The Mental Health Commission’s Activity Report 2024 records that only 14 of 66 approved centres (21.2%) provided an ECT service in 2024, with 79% of national programmes concentrated in four centres and one health region neither administering nor referring residents for ECT (Mental Health Commission 2025). For trainees whose rotations fall outside this small number of higher-volume services, routine ECT exposure is unlikely to be a default feature of training. More fundamentally, this concentration means patients in some regions cannot readily or equitably access an effective treatment when indicated; the training gap is, in this sense, downstream of a service-access gap that affects patients first.
Taken together, these observations raise a question: whether a self-reinforcing pattern may be emerging, in which limited curriculum-level attention to procedural ECT exposure, geographically concentrated provision, and a progressively narrower pool of trainees with confident experience reinforce one another over time. Where exposure is this structurally scarce and unevenly distributed, a model resting largely on individual trainee initiative may be insufficient to sustain the pipeline.
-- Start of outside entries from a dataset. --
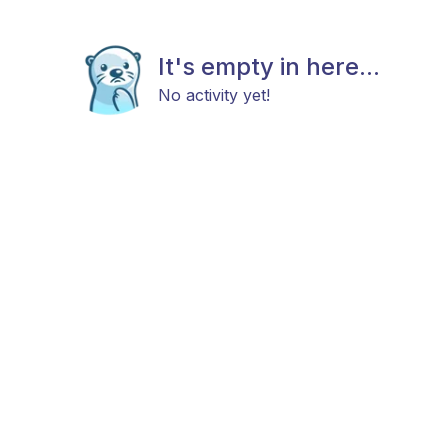
It's empty in here...
No activity yet!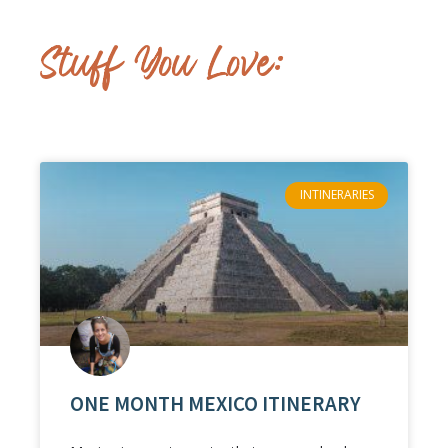
Stuff You Love:
INTINERARIES
ONE MONTH MEXICO ITINERARY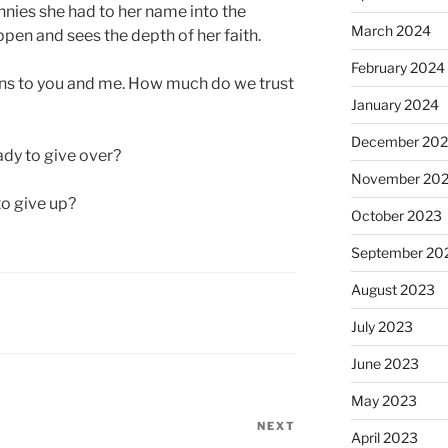
ennies she had to her name into the
March 2024
ppen and sees the depth of her faith.
February 2024
rns to you and me. How much do we trust
January 2024
December 20
ady to give over?
November 20
o give up?
October 2023
September 20
August 2023
July 2023
June 2023
May 2023
NEXT
Next
April 2023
Where delivered, ECT remains effective: 91.4% of 2024 programmes recorded improvement as the outcome (Mental Health Commission 2025).
The wider move towards Entrustable Professional Activities (EPAs) in postgraduate training (Ranjith Reference Varvari, Duddu and Ranjith2024; Ten Cate Reference Ten Cate2005) may be relevant. As a discrete, well-defined intervention, ECT lends itself to an EPA framing. At present, absent curriculum-level guidance, the minimum exposure and competence standards for completing the administration DOPS rest with individual practitioners, introducing variation in what ‘competence’ means across sites. An EPA-based approach, or a capabilities framework along the lines of the RCPsych document, could make these expectations explicit and consistent.
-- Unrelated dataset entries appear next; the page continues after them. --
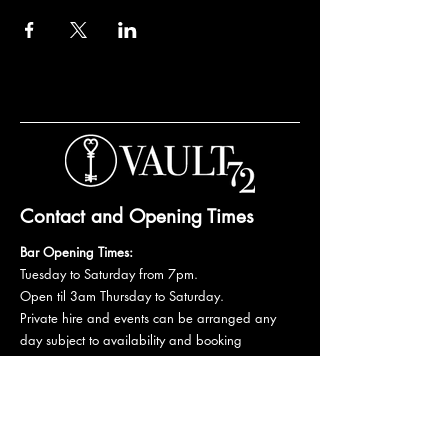
Contact and Opening Times
Bar Opening Times:
Tuesday to Saturday from 7pm.
Open til 3am Thursday to Saturday.
Private hire and events can be arranged any
day subject to availability and booking
conditions.
Please get in touch to discuss your private
booking.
What is less clear is how trainees and consultants experience this landscape. To my knowledge, no recent Irish data describe trainee exposure across sites, self-rated confidence in recommending or delivering ECT at different stages, or consultant views on current provision. A national survey of BST and HST trainees and consultants could help inform whether a more structured capabilities framework would be useful here. ECT remains one of the most effective interventions in psychiatry for the conditions in which it is indicated (Semple et al. Reference Semple, Suveges and Steele2024; Tor et al. Reference Tor, Tan, Martin and Loo2021); a clearer picture of how Irish training prepares psychiatrists to use it would, I suggest, be a valuable first step.
Funding statement
This research received no specific grant from any funding agency, commercial or not-for-profit sectors.
Competing interests
The author is a member of the College of Psychiatrists of Ireland Training Committee; the views expressed are personal and do not represent those of the college. No other competing interests are declared.
Ethical standards
The author asserts that all procedures contributing to this work comply with the ethical standards of the relevant national and institutional committee on human experimentation and with the Helsinki Declaration of 1975, as revised in 2008.